-- Source document --
****
Achieving Blockchain Scalability with Sparse Merkle Trees and Bloom Filters

Written by abarisser | Published 2018/11/13
Tech Story Tags: bitcoin | blockchain | technology | sparse-merkle-tree | blockchain-scalability

TLDRvia the TL;DR App

by Andrew Barisser

Problems with scaling are a primary factor blocking broader adoption of blockchain technologies like Bitcoin. These systems as they exist today simply won’t scale. We are forced to ask the question again and again, how can we extend the trustless paradigm across millions and billions of users if, to remain trustless, every user must validate very transaction?

In this post I will lay out my thoughts on the matter, and propose a system involving Sparse Merkle Trees used in conjunction with Bloom Filters. It will retain many of the features of Bitcoin, namely Proof-of-Work and confirmation of block headers. But I lay out a proposal which I hope can attain 10x or more scalability over the current system, which currently relies on global verification of state. The key to improved scalability is to make it unnecessary to have a global view of all transactions to verify the validity of any single transaction.

Sparse Merkle Trees

First, let me introduce Sparse Merkle Trees. These are Merkle Trees except that they have only sparsely populated child nodes at potentially extreme depths. So for instance, one can imagine a Merkle tree with depth 256. Such a tree will have 2²⁵⁶ leaf nodes, more than the number of subatomic particles in the visible universe. However imagine that only some limited subset of these leaf nodes are populated with data. The rest are “empty” leaf nodes. The parents of empty leaf nodes are themselves predictable. The entire tree is sparse because very few available paths are occupied. For more information, check out my Python implementation of Sparse Merkle Trees (known as SMT).
****
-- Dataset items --
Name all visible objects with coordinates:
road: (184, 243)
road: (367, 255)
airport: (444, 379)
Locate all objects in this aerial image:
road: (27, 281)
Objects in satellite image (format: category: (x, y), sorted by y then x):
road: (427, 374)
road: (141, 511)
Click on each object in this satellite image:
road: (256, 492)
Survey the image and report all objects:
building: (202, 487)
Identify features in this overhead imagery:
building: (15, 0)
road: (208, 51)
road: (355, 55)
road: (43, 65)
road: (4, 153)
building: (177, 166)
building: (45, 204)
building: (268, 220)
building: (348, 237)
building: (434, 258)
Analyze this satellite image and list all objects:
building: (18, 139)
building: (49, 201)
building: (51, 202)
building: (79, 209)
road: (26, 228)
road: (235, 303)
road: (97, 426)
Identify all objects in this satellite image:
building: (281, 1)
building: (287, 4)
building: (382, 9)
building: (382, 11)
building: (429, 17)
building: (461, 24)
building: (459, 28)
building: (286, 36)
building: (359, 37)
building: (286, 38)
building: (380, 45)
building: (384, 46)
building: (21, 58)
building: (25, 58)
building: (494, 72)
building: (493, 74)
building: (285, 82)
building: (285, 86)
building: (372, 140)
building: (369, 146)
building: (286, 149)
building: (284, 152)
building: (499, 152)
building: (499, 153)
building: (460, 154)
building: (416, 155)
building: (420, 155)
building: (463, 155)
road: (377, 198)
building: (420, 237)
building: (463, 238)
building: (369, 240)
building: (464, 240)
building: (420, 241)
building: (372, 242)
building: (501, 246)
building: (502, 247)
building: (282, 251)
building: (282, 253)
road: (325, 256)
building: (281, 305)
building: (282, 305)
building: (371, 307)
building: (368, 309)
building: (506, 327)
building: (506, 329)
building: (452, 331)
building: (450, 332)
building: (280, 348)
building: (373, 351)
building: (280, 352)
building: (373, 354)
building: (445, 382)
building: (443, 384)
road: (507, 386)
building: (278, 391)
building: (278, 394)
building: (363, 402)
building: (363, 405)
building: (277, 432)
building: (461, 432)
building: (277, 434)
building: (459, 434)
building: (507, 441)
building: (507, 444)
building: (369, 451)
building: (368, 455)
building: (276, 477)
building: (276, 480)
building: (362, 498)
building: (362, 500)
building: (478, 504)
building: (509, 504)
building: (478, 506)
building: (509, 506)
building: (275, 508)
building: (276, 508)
****
-- The request --
From the blockchain scalability article, quote the passage from "In this post" up to and including "any single transaction.".

-- Exercise answer --
In this post I will lay out my thoughts on the matter, and propose a system involving Sparse Merkle Trees used in conjunction with Bloom Filters. It will retain many of the features of Bitcoin, namely Proof-of-Work and confirmation of block headers. But I lay out a proposal which I hope can attain 10x or more scalability over the current system, which currently relies on global verification of state. The key to improved scalability is to make it unnecessary to have a global view of all transactions to verify the validity of any single transaction.